*Exercise aim:* Give again, word for word, the lines below that run from the line with "f_number: 5" through the line with "hfov_deg: 39.6". Drop the pictures.

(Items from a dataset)
- Opening Delimiter -
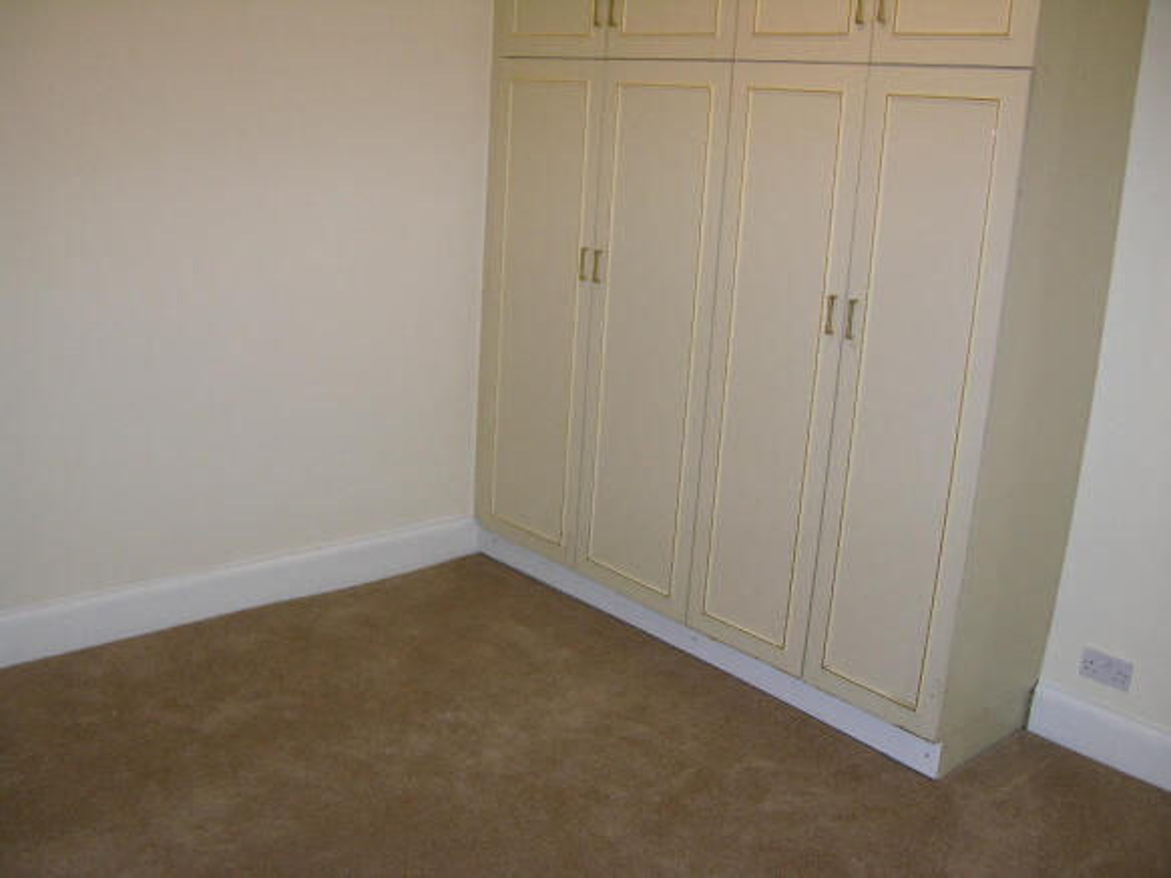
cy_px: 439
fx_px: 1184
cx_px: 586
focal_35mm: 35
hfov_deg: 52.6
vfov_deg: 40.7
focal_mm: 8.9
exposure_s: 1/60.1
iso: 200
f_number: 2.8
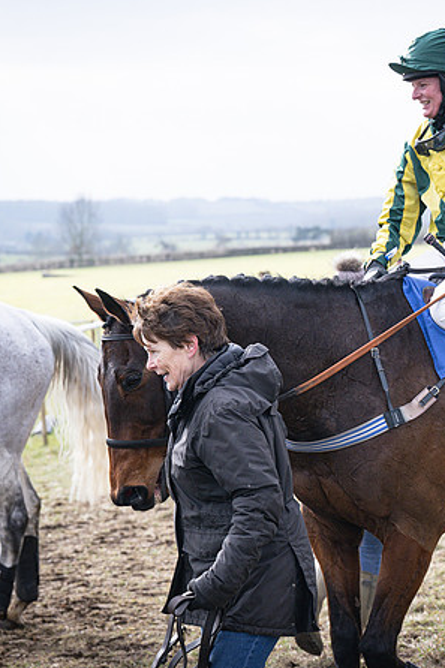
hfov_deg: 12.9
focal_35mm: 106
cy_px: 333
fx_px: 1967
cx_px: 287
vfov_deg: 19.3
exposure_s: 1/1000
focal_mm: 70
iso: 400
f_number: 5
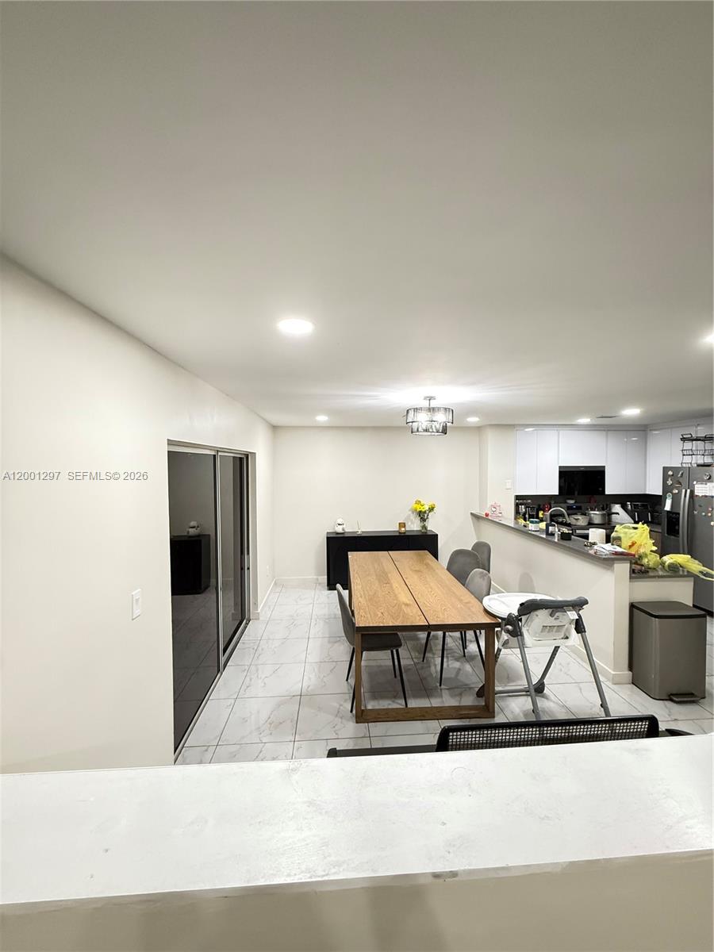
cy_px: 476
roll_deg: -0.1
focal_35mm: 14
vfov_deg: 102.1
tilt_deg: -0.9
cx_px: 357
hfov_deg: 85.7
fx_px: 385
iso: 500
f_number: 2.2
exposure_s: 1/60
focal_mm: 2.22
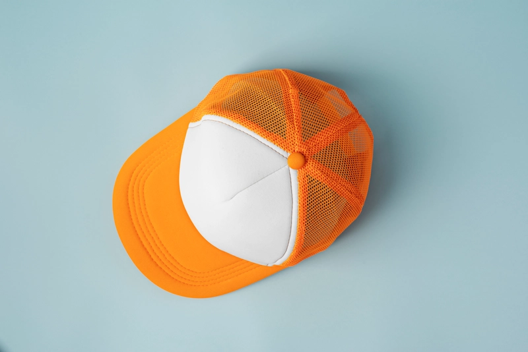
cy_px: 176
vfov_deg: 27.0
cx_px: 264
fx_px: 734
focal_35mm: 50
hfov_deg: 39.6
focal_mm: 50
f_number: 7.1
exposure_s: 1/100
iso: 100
- Closing Delimiter -
- Opening Delimiter -
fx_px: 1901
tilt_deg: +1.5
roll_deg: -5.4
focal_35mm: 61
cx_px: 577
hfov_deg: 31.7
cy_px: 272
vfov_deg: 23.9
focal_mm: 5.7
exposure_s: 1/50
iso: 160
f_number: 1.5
- Closing Delimiter -
- Opening Delimiter -
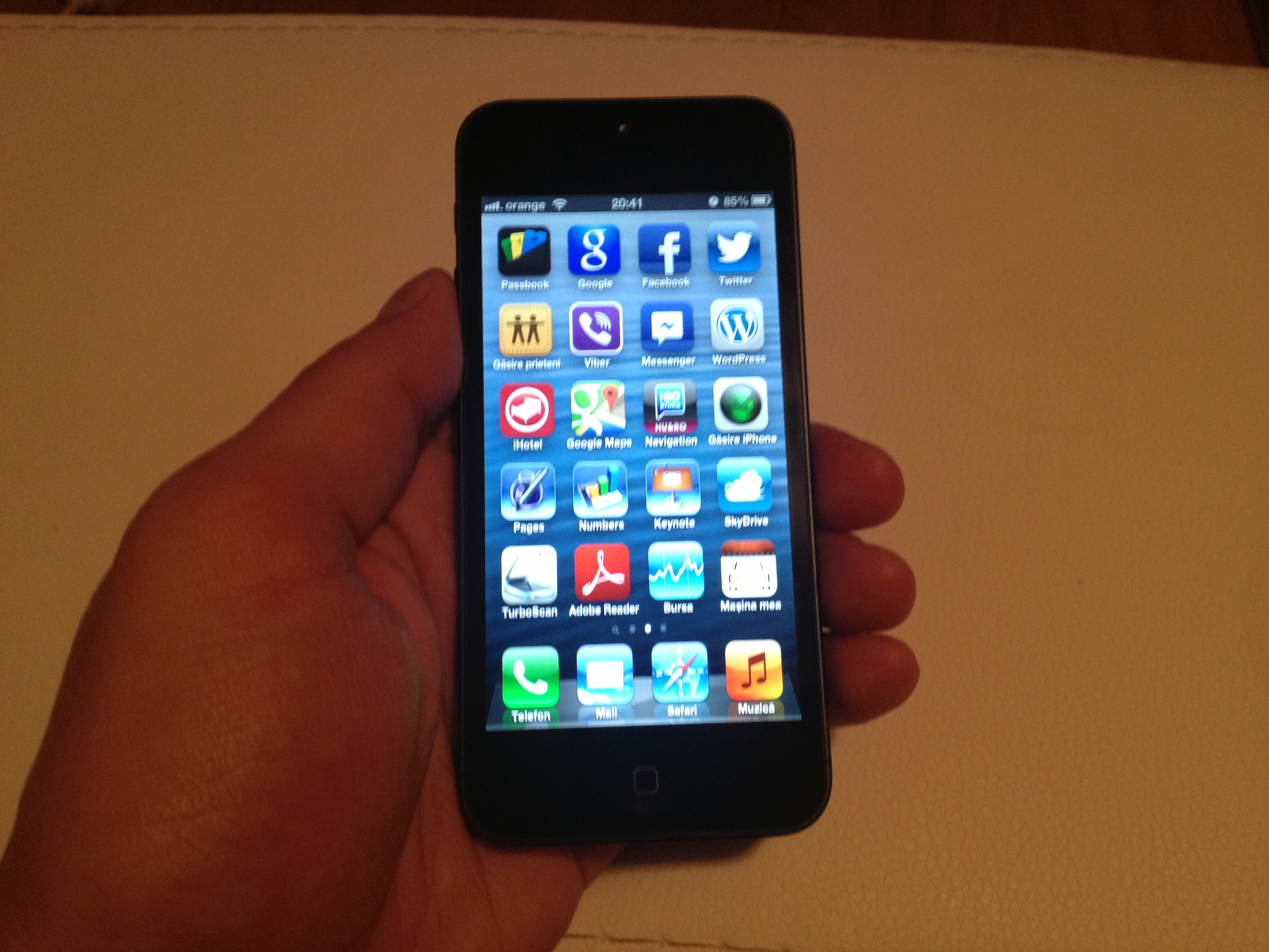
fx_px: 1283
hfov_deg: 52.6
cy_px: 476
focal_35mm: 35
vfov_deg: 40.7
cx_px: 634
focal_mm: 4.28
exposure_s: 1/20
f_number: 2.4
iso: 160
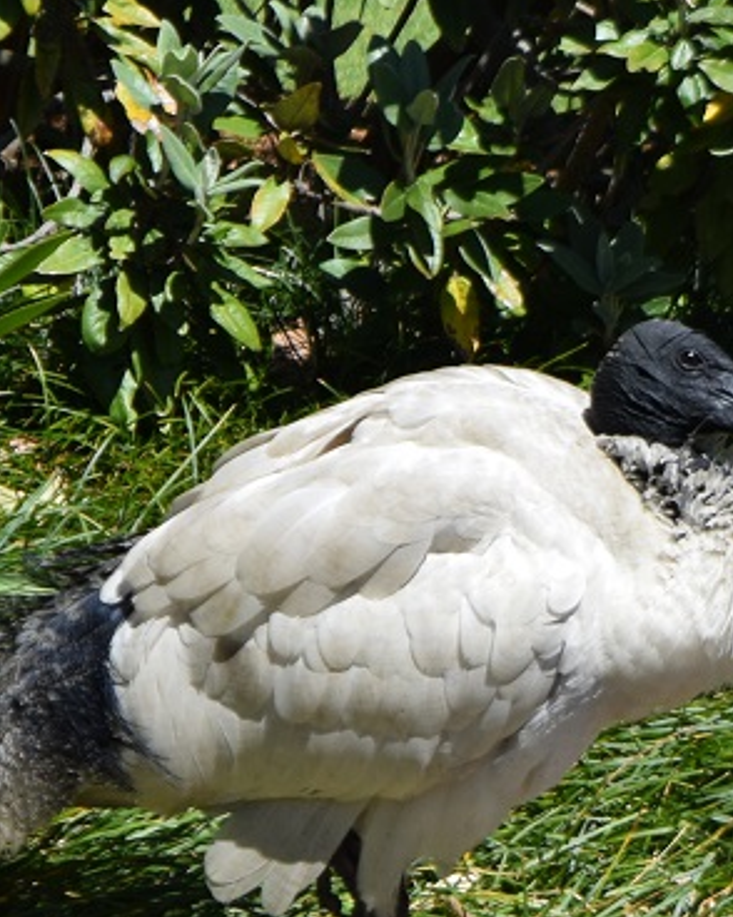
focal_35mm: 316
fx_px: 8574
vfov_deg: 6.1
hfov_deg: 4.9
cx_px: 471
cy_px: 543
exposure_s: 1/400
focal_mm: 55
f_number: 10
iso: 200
- Closing Delimiter -
*Output:*
f_number: 5
cy_px: 476
roll_deg: -0.1
focal_35mm: 14
vfov_deg: 102.1
tilt_deg: -0.9
cx_px: 357
hfov_deg: 85.7
fx_px: 385
iso: 500
f_number: 2.2
exposure_s: 1/60
focal_mm: 2.22
cy_px: 176
vfov_deg: 27.0
cx_px: 264
fx_px: 734
focal_35mm: 50
hfov_deg: 39.6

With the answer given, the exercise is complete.